Eurasia group analyst Gregory Brew said Khamenei was "trapped in a strategic conundrum".

"Iran must respond to restore deterrence and maintain credibility among its Resistance Front allies. But on the other hand, retaliating to restore deterrence would likely bring an even greater, and more destructive Israeli response, likely with US assistance," he said.

The Iranian sources said the U.S. had asked Iran to exercise restraint and allow space for diplomacy, cautioning Tehran that in the event of a direct attack it will stand by Israel.
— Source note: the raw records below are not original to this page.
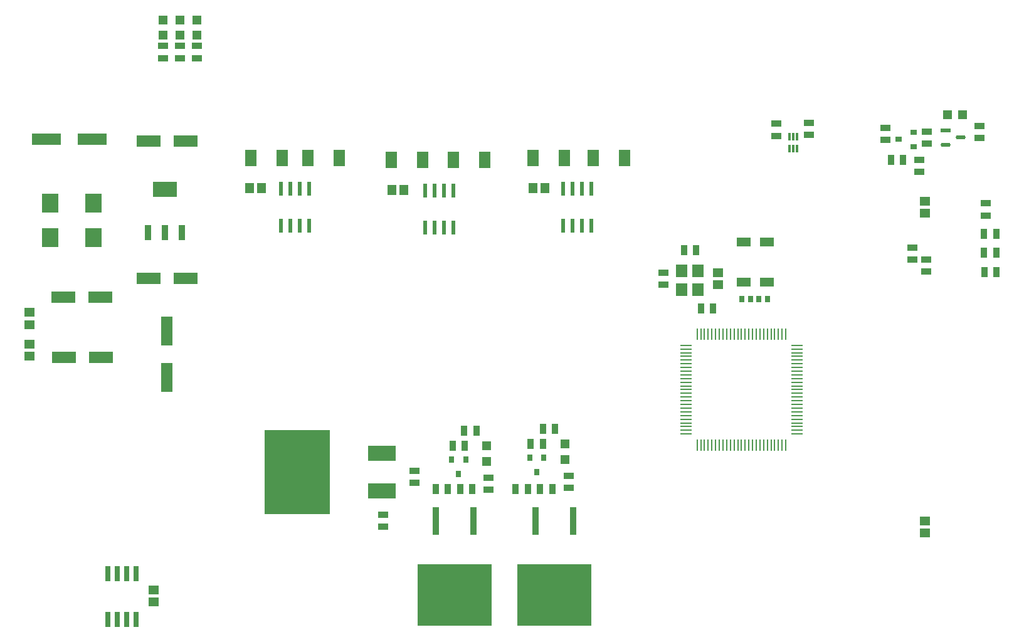
<source format=gtp>
%FSLAX23Y23*%
%MOIN*%
%SFA1B1*%

%IPPOS*%
%AMD45*
4,1,8,0.014800,0.011500,-0.014800,0.011500,-0.026300,0.000000,-0.026300,0.000000,-0.014800,-0.011500,0.014800,-0.011500,0.026300,0.000000,0.026300,0.000000,0.014800,0.011500,0.0*
1,1,0.023040,0.014800,0.000000*
1,1,0.023040,-0.014800,0.000000*
1,1,0.023040,-0.014800,0.000000*
1,1,0.023040,0.014800,0.000000*
%
%ADD18R,0.026000X0.080000*%
%ADD19R,0.029530X0.035430*%
%ADD20R,0.057330X0.051360*%
%ADD21R,0.086610X0.098430*%
%ADD22R,0.157480X0.062990*%
%ADD23R,0.397640X0.330710*%
%ADD24R,0.037400X0.151580*%
%ADD25R,0.047240X0.047240*%
%ADD26R,0.063780X0.085830*%
%ADD27R,0.011810X0.038980*%
%ADD28R,0.047240X0.047240*%
%ADD29R,0.125980X0.062990*%
%ADD30R,0.051360X0.057330*%
%ADD31R,0.053150X0.033470*%
%ADD32R,0.062990X0.157480*%
%ADD33R,0.059060X0.066930*%
%ADD34R,0.074800X0.051180*%
%ADD35R,0.033470X0.053150*%
%ADD36R,0.020870X0.077950*%
%ADD37R,0.127950X0.084650*%
%ADD38R,0.037400X0.084650*%
%ADD39O,0.009840X0.061020*%
%ADD40O,0.061020X0.009840*%
%ADD41R,0.035430X0.031500*%
%ADD42R,0.350000X0.450000*%
%ADD43R,0.150000X0.081890*%
%ADD44R,0.052600X0.023030*%
G04~CAMADD=45~8~0.0~0.0~526.0~230.3~115.2~0.0~15~0.0~0.0~0.0~0.0~0~0.0~0.0~0.0~0.0~0~0.0~0.0~0.0~0.0~526.0~230.3*
%ADD45D45*%
%ADD46R,0.031500X0.035430*%
%LNpcb-1*%
%LPD*%
G54D18*
X1365Y1011D03*
Y769D03*
X1315Y1011D03*
X1265D03*
X1315Y769D03*
X1265D03*
X1215Y1011D03*
Y769D03*
G54D19*
X4723Y2470D03*
X4676D03*
X4633D03*
X4586D03*
G54D20*
X1460Y862D03*
Y925D03*
X4460Y2548D03*
Y2611D03*
X5560Y1291D03*
Y1228D03*
Y2928D03*
Y2991D03*
X800Y2168D03*
Y2231D03*
Y2400D03*
Y2336D03*
G54D21*
X1140Y2797D03*
Y2982D03*
X910Y2797D03*
Y2982D03*
G54D22*
X1132Y3320D03*
X887D03*
G54D23*
X3060Y898D03*
X3590Y898D03*
G54D24*
X2960Y1290D03*
X3160D03*
X3490Y1290D03*
X3690D03*
G54D25*
X3646Y1701D03*
Y1618D03*
X3230Y1691D03*
Y1608D03*
X1508Y3956D03*
Y3873D03*
X1598Y3956D03*
Y3873D03*
X1688Y3956D03*
Y3873D03*
G54D26*
X3053Y3210D03*
X3219D03*
X2723D03*
X2889D03*
X3796Y3220D03*
X3963D03*
X1975D03*
X2141D03*
X2278D03*
X2444D03*
X3476D03*
X3643D03*
G54D27*
X4878Y3335D03*
X4859D03*
X4839D03*
Y3272D03*
X4859D03*
X4878D03*
G54D28*
X5677Y3450D03*
X5760D03*
G54D29*
X980Y2480D03*
X1176D03*
X1178Y2160D03*
X981D03*
X1431Y3310D03*
X1628D03*
Y2580D03*
X1431D03*
G54D30*
X1969Y3060D03*
X2033D03*
X3476D03*
X3540D03*
X2724Y3050D03*
X2788D03*
G54D31*
X2677Y1326D03*
Y1261D03*
X1688Y3752D03*
Y3817D03*
X4170Y2547D03*
Y2612D03*
X5883Y2981D03*
Y2916D03*
X5492Y2680D03*
Y2745D03*
X5566Y2682D03*
Y2617D03*
X5350Y3382D03*
Y3317D03*
X5570Y3362D03*
Y3297D03*
X5850Y3327D03*
Y3392D03*
X5530Y3212D03*
Y3147D03*
X2844Y1493D03*
Y1558D03*
X4942Y3343D03*
Y3408D03*
X4770Y3339D03*
Y3404D03*
X1598Y3752D03*
Y3817D03*
X1508Y3752D03*
Y3817D03*
X3666Y1467D03*
Y1532D03*
X3240Y1457D03*
Y1522D03*
G54D32*
X1530Y2300D03*
Y2055D03*
G54D33*
X4353Y2620D03*
Y2520D03*
X4266D03*
Y2620D03*
G54D34*
X4594Y2560D03*
X4720D03*
X4594Y2776D03*
X4720D03*
G54D35*
X4277Y2730D03*
X4342D03*
X4367Y2420D03*
X4432D03*
X5938Y2818D03*
X5873D03*
X5938Y2717D03*
X5873D03*
X5939Y2614D03*
X5874D03*
X5442Y3210D03*
X5377D03*
X3528Y1700D03*
X3463D03*
X3112Y1690D03*
X3047D03*
X3528Y1780D03*
X3593D03*
X3110Y1770D03*
X3175D03*
X3578Y1460D03*
X3513D03*
X3152D03*
X3087D03*
X3383D03*
X3448D03*
X2957D03*
X3022D03*
G54D36*
X2901Y3047D03*
X2951D03*
X3001D03*
X3051D03*
Y2852D03*
X3001D03*
X2951D03*
X2901D03*
X3635Y2862D03*
X3685D03*
X3735D03*
X3785D03*
Y3057D03*
X3735D03*
X3685D03*
X3635D03*
X2136Y2862D03*
X2186D03*
X2236D03*
X2286D03*
Y3057D03*
X2236D03*
X2186D03*
X2136D03*
G54D37*
X1520Y3054D03*
G54D38*
X1610Y2825D03*
X1520D03*
X1429D03*
G54D39*
X4819Y2286D03*
X4800D03*
X4780D03*
X4760D03*
X4741D03*
X4721D03*
X4701D03*
X4682D03*
X4662D03*
X4642D03*
X4623D03*
X4603D03*
X4583D03*
X4564D03*
X4544D03*
X4524D03*
X4505D03*
X4485D03*
X4465D03*
X4445D03*
X4426D03*
X4406D03*
X4386D03*
X4367D03*
X4347D03*
Y1693D03*
X4367D03*
X4386D03*
X4406D03*
X4426D03*
X4445D03*
X4465D03*
X4485D03*
X4505D03*
X4524D03*
X4544D03*
X4564D03*
X4583D03*
X4603D03*
X4623D03*
X4642D03*
X4662D03*
X4682D03*
X4701D03*
X4721D03*
X4741D03*
X4760D03*
X4780D03*
X4800D03*
X4819D03*
G54D40*
X4287Y2226D03*
Y2206D03*
Y2186D03*
Y2167D03*
Y2147D03*
Y2127D03*
Y2108D03*
Y2088D03*
Y2068D03*
Y2049D03*
Y2029D03*
Y2009D03*
Y1990D03*
Y1970D03*
Y1950D03*
Y1930D03*
Y1911D03*
Y1891D03*
Y1871D03*
Y1852D03*
Y1832D03*
Y1812D03*
Y1793D03*
Y1773D03*
Y1753D03*
X4880D03*
Y1773D03*
Y1793D03*
Y1812D03*
Y1832D03*
Y1852D03*
Y1871D03*
Y1891D03*
Y1911D03*
Y1930D03*
Y1950D03*
Y1970D03*
Y1990D03*
Y2009D03*
Y2029D03*
Y2049D03*
Y2068D03*
Y2088D03*
Y2108D03*
Y2127D03*
Y2147D03*
Y2167D03*
Y2186D03*
Y2206D03*
Y2226D03*
G54D41*
X5420Y3320D03*
X5499Y3357D03*
Y3282D03*
G54D42*
X2221Y1550D03*
G54D43*
X2671Y1450D03*
Y1650D03*
G54D44*
X5669Y3367D03*
G54D45*
X5669Y3292D03*
X5750Y3330D03*
G54D46*
X3080Y1540D03*
X3042Y1619D03*
X3117D03*
X3496Y1550D03*
X3458Y1629D03*
X3533D03*
M02*
</source>
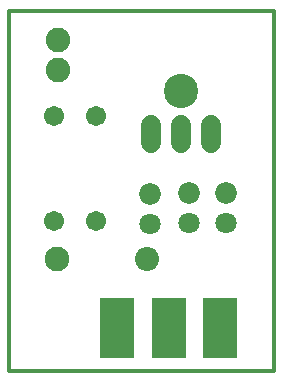
<source format=gbs>
G75*
%MOIN*%
%OFA0B0*%
%FSLAX24Y24*%
%IPPOS*%
%LPD*%
%AMOC8*
5,1,8,0,0,1.08239X$1,22.5*
%
%ADD10C,0.0120*%
%ADD11C,0.1145*%
%ADD12C,0.0680*%
%ADD13C,0.0707*%
%ADD14C,0.0721*%
%ADD15C,0.0820*%
%ADD16C,0.0806*%
%ADD17C,0.0825*%
%ADD18R,0.1123X0.2049*%
%ADD19C,0.0671*%
D10*
X000533Y000160D02*
X000533Y012160D01*
X009383Y012160D01*
X009383Y000160D01*
X000533Y000160D01*
D11*
X006283Y009510D03*
D12*
X006283Y008360D02*
X006283Y007760D01*
X005283Y007760D02*
X005283Y008360D01*
X007283Y008360D02*
X007283Y007760D01*
D13*
X007783Y005110D03*
X006533Y005110D03*
X005233Y005060D03*
D14*
X005233Y006060D03*
X006533Y006110D03*
X007783Y006110D03*
D15*
X002183Y010210D03*
X002183Y011210D03*
D16*
X005133Y003910D03*
D17*
X002133Y003910D03*
D18*
X004133Y001610D03*
X005879Y001610D03*
X007588Y001610D03*
D19*
X003433Y005160D03*
X002033Y005160D03*
X002033Y008660D03*
X003433Y008660D03*
M02*

</source>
The Iranian sources said Iran believes Netanyahu aims to draw Tehran into a war, therefore its retaliation could be a restrained one that avoids direct strikes on Israeli territory and may draw on Tehran's allies.

The U.S. Middle East envoy has called the foreign ministers of Saudi Arabia, UAE, Qatar and Iraq to ask them to deliver a message to Iran urging it to lower tensions with Israel, a source with knowledge of the situation said.

A source familiar with the issue said the U.S. might well agree to revived nuclear talks if that could prevent a conflagration.

“If we are talking about talks and not (about) reaching an agreement, then it would seem to be well worth the price if the payoff is minimizing the risk of a regional escalation into which the U.S. would be dragged,” said the source, who spoke on condition of anonymity.

Ali Vaez of International Crisis Group said Iran’s dilemma was "to figure out how to retaliate in a way that it saves face without losing its head".

"Israel is much more unpredictable than the U.S.," he said. "The Supreme Leader is clearly concerned that rather than delivering the deterrent effect he might hope to achieve, an attack on Israel may only fuel a counter-escalation he might have hoped to avoid."